+++ EXCERPTED PASSAGE +++

The Wall Street Journal has a summary of the House’s The Promoting Real Opportunity, Success and Prosperity Through Education Reform (PROSPER) Act, to be proposed this week.  It’s aimed at

filling that gap [in college graduates’ skills, with 6 million jobs left begging] by both deregulating parts of the sector and laying the conditions for shorter, faster pathways to the workforce. The act focuses on ensuring students don’t just enroll in school, but actually graduate with skills that the labor market is seeking.

Highlights include these:

  • revamp of the $1.34 trillion federal student loan program
    • graduate students and parents of undergraduates would have overall caps on tuition and living expense loans, instead of borrowing whatever schools charge.
    • end loan-forgiveness programs for public-service employees
    • eliminate a program that ties monthly payments to income levels for private-sector workers.
  • community colleges would get more funding to team with the private sector and create or expand apprenticeships and learn and earn programs
  • for-profit college sector would be on equal footing with nonprofit schools regarding limits on federal aid and measurements of graduate success: overall, competency-based education
  • functional repeal of the gainful employment regulation, which ties access to federal student aid to whether career programs lead to decent-paying jobs. Government will no longer be the decider of what jobs are suitable; the graduate and employer will.

+++ EXTRACTED ENTRIES +++

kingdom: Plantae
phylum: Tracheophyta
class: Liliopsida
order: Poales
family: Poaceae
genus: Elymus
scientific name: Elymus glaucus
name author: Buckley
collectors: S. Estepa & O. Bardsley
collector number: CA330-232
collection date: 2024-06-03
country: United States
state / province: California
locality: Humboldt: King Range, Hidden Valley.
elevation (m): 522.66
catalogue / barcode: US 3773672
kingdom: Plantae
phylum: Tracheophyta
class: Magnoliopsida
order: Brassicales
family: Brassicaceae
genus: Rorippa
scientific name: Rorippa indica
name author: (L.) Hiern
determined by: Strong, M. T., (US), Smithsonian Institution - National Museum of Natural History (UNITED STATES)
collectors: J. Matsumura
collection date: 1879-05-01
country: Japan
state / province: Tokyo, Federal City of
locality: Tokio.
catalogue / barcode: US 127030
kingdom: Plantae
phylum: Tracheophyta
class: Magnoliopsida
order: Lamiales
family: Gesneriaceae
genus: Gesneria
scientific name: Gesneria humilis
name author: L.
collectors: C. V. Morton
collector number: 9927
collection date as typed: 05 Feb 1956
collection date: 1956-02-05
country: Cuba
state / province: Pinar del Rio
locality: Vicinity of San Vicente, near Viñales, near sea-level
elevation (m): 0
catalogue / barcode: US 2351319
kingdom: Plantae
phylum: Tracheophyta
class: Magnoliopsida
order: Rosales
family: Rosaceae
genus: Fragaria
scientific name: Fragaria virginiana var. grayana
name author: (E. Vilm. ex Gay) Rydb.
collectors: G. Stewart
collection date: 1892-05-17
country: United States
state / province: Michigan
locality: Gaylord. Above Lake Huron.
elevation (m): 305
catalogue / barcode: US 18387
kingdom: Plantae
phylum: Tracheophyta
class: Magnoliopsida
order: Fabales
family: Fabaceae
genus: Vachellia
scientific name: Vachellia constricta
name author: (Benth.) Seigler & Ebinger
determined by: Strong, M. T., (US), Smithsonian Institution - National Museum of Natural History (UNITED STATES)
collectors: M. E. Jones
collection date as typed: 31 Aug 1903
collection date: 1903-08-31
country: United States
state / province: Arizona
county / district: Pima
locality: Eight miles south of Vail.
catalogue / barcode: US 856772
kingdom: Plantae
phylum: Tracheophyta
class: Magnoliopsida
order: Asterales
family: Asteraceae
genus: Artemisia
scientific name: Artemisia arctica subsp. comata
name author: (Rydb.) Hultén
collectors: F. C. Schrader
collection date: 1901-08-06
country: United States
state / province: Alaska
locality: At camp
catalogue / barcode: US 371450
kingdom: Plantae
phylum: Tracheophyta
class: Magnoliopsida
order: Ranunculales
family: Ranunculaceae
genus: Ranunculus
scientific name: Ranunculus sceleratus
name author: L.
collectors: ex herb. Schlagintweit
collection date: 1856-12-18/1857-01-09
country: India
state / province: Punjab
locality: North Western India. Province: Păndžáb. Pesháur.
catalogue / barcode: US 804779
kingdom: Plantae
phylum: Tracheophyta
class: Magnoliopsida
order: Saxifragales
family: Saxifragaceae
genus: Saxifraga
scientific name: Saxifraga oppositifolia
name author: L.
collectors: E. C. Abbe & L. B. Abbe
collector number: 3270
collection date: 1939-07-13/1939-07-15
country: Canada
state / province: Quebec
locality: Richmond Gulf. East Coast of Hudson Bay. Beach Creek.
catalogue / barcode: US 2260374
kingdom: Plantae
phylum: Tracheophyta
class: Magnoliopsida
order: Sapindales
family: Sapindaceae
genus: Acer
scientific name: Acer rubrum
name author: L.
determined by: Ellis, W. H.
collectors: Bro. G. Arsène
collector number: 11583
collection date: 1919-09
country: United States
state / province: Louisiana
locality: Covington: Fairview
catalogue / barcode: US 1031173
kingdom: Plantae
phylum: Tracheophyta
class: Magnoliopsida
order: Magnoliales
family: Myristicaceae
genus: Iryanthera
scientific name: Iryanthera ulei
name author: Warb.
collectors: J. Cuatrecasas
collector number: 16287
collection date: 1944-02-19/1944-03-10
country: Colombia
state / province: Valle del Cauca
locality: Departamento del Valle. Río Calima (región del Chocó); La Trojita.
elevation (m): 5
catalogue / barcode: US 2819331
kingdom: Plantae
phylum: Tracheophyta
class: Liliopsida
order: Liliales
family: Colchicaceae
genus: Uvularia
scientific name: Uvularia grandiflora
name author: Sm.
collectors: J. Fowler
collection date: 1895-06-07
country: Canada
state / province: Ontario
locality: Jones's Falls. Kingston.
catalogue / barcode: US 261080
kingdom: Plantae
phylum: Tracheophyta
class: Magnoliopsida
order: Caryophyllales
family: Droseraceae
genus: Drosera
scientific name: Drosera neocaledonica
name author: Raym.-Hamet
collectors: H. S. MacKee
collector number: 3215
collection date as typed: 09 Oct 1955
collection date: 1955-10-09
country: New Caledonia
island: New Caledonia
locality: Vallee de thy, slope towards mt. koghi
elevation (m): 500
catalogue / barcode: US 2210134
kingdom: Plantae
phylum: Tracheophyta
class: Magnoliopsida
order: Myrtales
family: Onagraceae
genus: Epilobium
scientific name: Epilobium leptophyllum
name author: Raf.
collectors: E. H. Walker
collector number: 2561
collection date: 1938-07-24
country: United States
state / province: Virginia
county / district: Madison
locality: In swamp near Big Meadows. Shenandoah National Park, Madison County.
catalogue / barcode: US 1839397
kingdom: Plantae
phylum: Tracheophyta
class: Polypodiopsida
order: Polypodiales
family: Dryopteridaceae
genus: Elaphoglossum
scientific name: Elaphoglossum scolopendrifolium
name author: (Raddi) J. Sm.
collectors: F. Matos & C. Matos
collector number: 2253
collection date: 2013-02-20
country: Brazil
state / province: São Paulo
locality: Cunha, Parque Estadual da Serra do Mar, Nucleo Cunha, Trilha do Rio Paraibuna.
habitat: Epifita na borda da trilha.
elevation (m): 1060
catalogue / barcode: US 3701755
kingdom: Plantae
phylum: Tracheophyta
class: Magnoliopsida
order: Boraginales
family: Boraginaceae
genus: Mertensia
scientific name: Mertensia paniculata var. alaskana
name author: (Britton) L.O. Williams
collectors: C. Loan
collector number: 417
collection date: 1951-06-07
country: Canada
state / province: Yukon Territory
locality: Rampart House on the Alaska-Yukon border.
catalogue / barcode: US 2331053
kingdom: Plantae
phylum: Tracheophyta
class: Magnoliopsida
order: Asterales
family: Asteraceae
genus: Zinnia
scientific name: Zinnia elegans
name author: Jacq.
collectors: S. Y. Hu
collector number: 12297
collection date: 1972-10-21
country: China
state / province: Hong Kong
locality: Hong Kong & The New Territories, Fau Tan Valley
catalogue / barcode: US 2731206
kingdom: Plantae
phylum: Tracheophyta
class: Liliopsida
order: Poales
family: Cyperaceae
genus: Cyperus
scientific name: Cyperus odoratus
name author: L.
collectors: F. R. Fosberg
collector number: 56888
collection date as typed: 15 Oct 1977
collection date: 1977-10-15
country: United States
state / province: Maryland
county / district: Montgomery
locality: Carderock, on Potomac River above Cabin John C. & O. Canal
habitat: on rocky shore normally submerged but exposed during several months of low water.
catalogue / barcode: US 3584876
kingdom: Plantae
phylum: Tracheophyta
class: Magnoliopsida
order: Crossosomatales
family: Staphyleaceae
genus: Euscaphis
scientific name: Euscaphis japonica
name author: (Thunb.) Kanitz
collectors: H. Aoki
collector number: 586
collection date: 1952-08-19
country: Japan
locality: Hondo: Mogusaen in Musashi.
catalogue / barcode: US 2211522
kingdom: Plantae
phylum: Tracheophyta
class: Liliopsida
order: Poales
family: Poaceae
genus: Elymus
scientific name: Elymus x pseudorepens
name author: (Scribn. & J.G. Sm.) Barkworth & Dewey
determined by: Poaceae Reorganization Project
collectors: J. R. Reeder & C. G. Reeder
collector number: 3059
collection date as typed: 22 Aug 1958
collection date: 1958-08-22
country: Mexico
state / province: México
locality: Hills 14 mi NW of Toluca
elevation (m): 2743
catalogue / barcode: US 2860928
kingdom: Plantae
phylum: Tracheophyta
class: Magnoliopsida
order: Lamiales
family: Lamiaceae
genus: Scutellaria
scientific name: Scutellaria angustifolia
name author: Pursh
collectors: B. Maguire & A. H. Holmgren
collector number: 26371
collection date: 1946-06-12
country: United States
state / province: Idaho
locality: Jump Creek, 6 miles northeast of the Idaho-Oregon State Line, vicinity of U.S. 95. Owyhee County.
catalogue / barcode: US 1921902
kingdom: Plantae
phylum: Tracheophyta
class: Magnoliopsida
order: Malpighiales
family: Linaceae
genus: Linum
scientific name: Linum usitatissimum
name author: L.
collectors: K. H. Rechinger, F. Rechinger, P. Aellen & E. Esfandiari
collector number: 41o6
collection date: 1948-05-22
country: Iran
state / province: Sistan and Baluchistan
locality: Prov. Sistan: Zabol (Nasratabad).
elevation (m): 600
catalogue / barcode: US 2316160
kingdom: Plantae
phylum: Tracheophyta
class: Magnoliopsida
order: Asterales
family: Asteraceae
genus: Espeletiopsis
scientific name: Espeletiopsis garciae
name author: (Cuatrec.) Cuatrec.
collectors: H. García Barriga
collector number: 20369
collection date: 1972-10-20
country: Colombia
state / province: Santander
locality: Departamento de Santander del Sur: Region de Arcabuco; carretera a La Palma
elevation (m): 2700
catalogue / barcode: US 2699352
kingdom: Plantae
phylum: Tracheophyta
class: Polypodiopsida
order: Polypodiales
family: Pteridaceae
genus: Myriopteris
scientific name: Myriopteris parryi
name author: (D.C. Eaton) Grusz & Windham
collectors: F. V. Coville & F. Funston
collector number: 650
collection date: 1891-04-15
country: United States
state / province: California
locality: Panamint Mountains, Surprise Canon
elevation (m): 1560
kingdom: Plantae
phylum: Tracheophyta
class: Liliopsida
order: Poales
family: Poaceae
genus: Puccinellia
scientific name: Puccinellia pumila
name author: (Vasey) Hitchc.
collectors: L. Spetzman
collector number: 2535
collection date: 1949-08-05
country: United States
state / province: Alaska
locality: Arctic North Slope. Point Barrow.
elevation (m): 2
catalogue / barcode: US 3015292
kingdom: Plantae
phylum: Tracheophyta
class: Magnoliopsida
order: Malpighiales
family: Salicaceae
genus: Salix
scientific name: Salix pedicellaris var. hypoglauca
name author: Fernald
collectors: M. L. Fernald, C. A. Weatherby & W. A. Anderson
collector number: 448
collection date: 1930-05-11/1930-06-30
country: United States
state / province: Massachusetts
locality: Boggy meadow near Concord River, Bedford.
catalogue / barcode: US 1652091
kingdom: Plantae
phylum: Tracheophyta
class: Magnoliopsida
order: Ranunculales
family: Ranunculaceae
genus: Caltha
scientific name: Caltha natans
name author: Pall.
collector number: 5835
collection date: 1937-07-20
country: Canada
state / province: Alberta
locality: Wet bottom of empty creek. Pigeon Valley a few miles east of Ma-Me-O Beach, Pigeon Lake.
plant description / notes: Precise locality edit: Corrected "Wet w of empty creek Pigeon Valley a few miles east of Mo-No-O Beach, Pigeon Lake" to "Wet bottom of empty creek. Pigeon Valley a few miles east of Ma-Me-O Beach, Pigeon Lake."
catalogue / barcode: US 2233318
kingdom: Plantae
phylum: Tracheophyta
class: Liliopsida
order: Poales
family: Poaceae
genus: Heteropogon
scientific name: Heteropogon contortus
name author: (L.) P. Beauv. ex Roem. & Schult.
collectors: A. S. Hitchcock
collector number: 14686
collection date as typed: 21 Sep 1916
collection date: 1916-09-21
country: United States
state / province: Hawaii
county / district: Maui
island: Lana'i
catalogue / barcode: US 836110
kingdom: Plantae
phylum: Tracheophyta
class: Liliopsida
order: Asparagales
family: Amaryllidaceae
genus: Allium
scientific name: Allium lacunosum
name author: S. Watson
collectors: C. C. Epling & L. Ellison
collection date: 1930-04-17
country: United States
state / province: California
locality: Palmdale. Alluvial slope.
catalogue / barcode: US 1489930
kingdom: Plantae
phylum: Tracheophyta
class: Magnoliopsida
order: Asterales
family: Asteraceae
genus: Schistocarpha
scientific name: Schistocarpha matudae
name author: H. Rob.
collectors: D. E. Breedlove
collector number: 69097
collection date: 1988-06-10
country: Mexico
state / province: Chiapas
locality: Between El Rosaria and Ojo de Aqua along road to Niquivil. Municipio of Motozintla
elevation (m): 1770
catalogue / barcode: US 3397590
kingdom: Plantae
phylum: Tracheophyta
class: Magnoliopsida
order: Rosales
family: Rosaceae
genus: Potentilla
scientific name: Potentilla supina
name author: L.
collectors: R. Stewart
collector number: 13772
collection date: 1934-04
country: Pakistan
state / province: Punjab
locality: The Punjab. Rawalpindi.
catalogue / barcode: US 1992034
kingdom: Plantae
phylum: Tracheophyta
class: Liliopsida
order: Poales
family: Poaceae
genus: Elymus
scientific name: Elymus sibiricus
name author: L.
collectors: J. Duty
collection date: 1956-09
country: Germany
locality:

+++

Please rewrite the passage on the PROSPER Act between "filling that gap" and "whatever schools charge.", inclusive, changing "workforce" to "job market". Work only from the passage on the PROSPER Act, not from the stored data.

filling that gap [in college graduates’ skills, with 6 million jobs left begging] by both deregulating parts of the sector and laying the conditions for shorter, faster pathways to the job market. The act focuses on ensuring students don’t just enroll in school, but actually graduate with skills that the labor market is seeking.

Highlights include these:

  • revamp of the $1.34 trillion federal student loan program
    • graduate students and parents of undergraduates would have overall caps on tuition and living expense loans, instead of borrowing whatever schools charge.